→ **Your assignment**
Below are records to write out exactly; drop the pictures when you do.
== Dataset entries ==
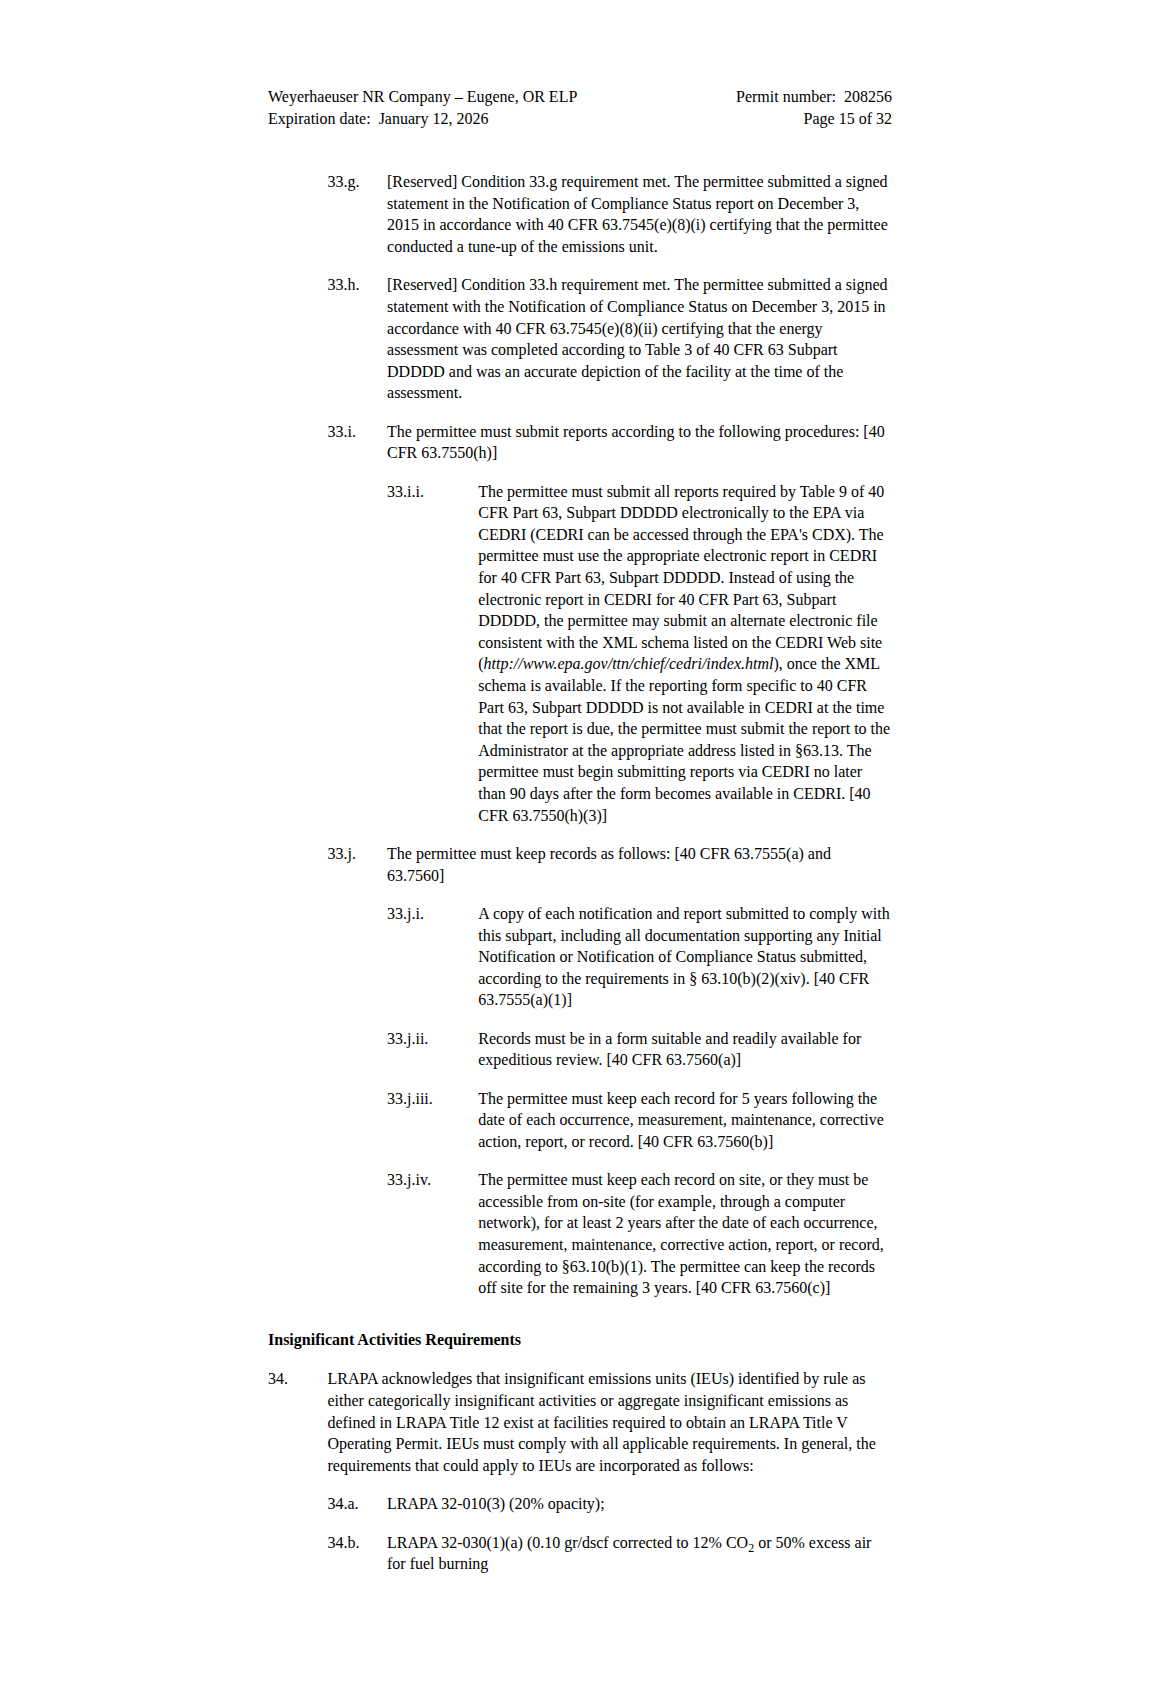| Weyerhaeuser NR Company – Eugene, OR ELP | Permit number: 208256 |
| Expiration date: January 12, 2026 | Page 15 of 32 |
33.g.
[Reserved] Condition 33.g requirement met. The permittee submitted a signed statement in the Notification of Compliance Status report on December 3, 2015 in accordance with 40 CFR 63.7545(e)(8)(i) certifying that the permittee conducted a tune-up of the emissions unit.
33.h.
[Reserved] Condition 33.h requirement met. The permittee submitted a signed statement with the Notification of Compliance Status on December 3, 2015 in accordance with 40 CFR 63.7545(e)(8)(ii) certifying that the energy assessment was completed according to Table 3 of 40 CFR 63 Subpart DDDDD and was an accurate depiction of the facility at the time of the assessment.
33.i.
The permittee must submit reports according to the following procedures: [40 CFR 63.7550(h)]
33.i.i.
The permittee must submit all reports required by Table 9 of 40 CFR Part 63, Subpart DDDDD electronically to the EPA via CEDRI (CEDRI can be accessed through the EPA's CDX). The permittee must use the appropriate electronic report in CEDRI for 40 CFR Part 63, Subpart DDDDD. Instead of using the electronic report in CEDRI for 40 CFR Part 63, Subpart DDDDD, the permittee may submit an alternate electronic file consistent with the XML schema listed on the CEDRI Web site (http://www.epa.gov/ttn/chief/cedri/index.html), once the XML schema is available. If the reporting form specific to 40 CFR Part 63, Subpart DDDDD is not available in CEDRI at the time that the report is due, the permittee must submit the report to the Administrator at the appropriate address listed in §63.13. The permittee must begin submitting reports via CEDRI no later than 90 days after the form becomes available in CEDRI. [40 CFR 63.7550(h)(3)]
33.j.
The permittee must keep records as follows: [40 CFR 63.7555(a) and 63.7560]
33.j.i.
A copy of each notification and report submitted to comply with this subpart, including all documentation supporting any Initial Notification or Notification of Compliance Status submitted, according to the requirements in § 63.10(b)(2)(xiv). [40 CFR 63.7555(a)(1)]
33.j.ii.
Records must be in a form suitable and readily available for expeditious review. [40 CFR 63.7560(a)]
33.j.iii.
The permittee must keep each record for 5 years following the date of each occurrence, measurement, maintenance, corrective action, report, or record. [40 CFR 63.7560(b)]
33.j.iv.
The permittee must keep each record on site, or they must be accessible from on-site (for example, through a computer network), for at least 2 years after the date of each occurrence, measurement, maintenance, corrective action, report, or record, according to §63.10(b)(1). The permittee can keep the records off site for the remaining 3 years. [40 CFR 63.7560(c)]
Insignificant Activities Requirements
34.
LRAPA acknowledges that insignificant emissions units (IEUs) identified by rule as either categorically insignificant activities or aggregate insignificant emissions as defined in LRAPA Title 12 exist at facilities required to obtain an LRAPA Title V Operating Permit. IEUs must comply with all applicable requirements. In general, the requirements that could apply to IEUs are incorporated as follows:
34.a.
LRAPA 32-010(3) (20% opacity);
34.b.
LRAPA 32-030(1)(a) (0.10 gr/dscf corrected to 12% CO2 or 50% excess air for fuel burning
===
→ **Answer box**
| Weyerhaeuser NR Company – Eugene, OR ELP | Permit number: 208256 |
| Expiration date: January 12, 2026 | Page 15 of 32 |
33.g.
[Reserved] Condition 33.g requirement met. The permittee submitted a signed statement in the Notification of Compliance Status report on December 3, 2015 in accordance with 40 CFR 63.7545(e)(8)(i) certifying that the permittee conducted a tune-up of the emissions unit.
33.h.
[Reserved] Condition 33.h requirement met. The permittee submitted a signed statement with the Notification of Compliance Status on December 3, 2015 in accordance with 40 CFR 63.7545(e)(8)(ii) certifying that the energy assessment was completed according to Table 3 of 40 CFR 63 Subpart DDDDD and was an accurate depiction of the facility at the time of the assessment.
33.i.
The permittee must submit reports according to the following procedures: [40 CFR 63.7550(h)]
33.i.i.
The permittee must submit all reports required by Table 9 of 40 CFR Part 63, Subpart DDDDD electronically to the EPA via CEDRI (CEDRI can be accessed through the EPA's CDX). The permittee must use the appropriate electronic report in CEDRI for 40 CFR Part 63, Subpart DDDDD. Instead of using the electronic report in CEDRI for 40 CFR Part 63, Subpart DDDDD, the permittee may submit an alternate electronic file consistent with the XML schema listed on the CEDRI Web site (http://www.epa.gov/ttn/chief/cedri/index.html), once the XML schema is available. If the reporting form specific to 40 CFR Part 63, Subpart DDDDD is not available in CEDRI at the time that the report is due, the permittee must submit the report to the Administrator at the appropriate address listed in §63.13. The permittee must begin submitting reports via CEDRI no later than 90 days after the form becomes available in CEDRI. [40 CFR 63.7550(h)(3)]
33.j.
The permittee must keep records as follows: [40 CFR 63.7555(a) and 63.7560]
33.j.i.
A copy of each notification and report submitted to comply with this subpart, including all documentation supporting any Initial Notification or Notification of Compliance Status submitted, according to the requirements in § 63.10(b)(2)(xiv). [40 CFR 63.7555(a)(1)]
33.j.ii.
Records must be in a form suitable and readily available for expeditious review. [40 CFR 63.7560(a)]
33.j.iii.
The permittee must keep each record for 5 years following the date of each occurrence, measurement, maintenance, corrective action, report, or record. [40 CFR 63.7560(b)]
33.j.iv.
The permittee must keep each record on site, or they must be accessible from on-site (for example, through a computer network), for at least 2 years after the date of each occurrence, measurement, maintenance, corrective action, report, or record, according to §63.10(b)(1). The permittee can keep the records off site for the remaining 3 years. [40 CFR 63.7560(c)]
Insignificant Activities Requirements
34.
LRAPA acknowledges that insignificant emissions units (IEUs) identified by rule as either categorically insignificant activities or aggregate insignificant emissions as defined in LRAPA Title 12 exist at facilities required to obtain an LRAPA Title V Operating Permit. IEUs must comply with all applicable requirements. In general, the requirements that could apply to IEUs are incorporated as follows:
34.a.
LRAPA 32-010(3) (20% opacity);
34.b.
LRAPA 32-030(1)(a) (0.10 gr/dscf corrected to 12% CO2 or 50% excess air for fuel burning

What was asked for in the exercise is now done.